La conocida activista indígena de origen maya quiché lanzó, ante más de
350 niños de varias escuelas de la capital y del departamento de
Chimaltenango, los relatos "El vaso de miel" y "Li Mi'n, una
niña de Chimel", referidos a la tradición de esa etnia, al amor
familiar y a su propia infancia como niña indígena.
"Escribir cuentos fue algo muy duro, porque me hizo recordar a la
familia y a los abuelos que fueron masacrados (durante el conflicto armado
guatemalteco de 1960 a 1996), pero volver a la niñez fue como dar un paso y
sanar el alma", comentó la laureada defensora de los derechos humanos.
Igualmente, dijo que la experiencia representa un cambio en su vida, pues
considera el oficio de cuentista como una oportunidad para "venerar la
armonía, la vida, la convivencia, el valor que todos tenemos, y dejar un poco
de lado las tragedias, las matanzas, los muertos, las torturas, todo lo que yo
he visto y vivido a lo largo de todos estos años".

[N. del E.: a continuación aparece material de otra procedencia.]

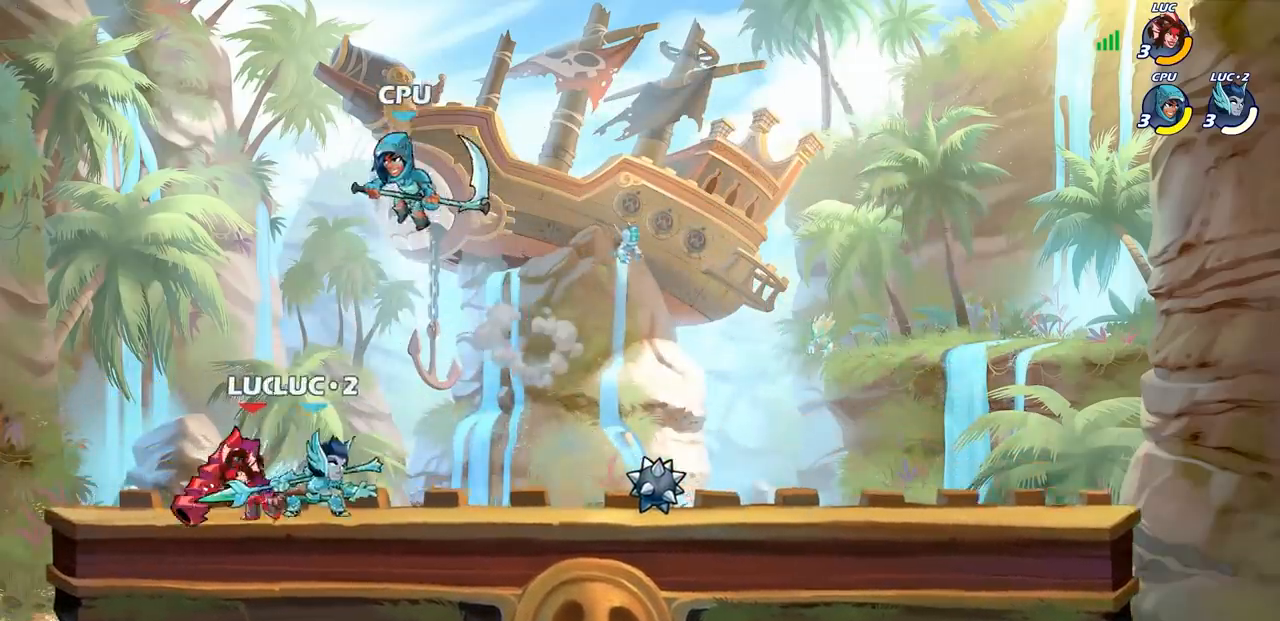
{"buttons": [], "left_stick": "left", "right_stick": "center", "events": [[433, "left_stick", "left"]]}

Menchú, quien en 1992 fuera distinguida con el premio Nobel de la Paz por
su constante lucha en favor de su pueblo, se ha destacado por haber denunciado
ante el mundo la injusticia que la población indígena de Guatemala ha venido
sufriendo a manos de las minorías dominantes. Su autobiografía Yo,
Rigoberta Menchú, se convirtió en el estandarte del sufrimiento y la
lucha indígena en un país que, como Guatemala, se hallaba sumido en la
guerra civil en 1983.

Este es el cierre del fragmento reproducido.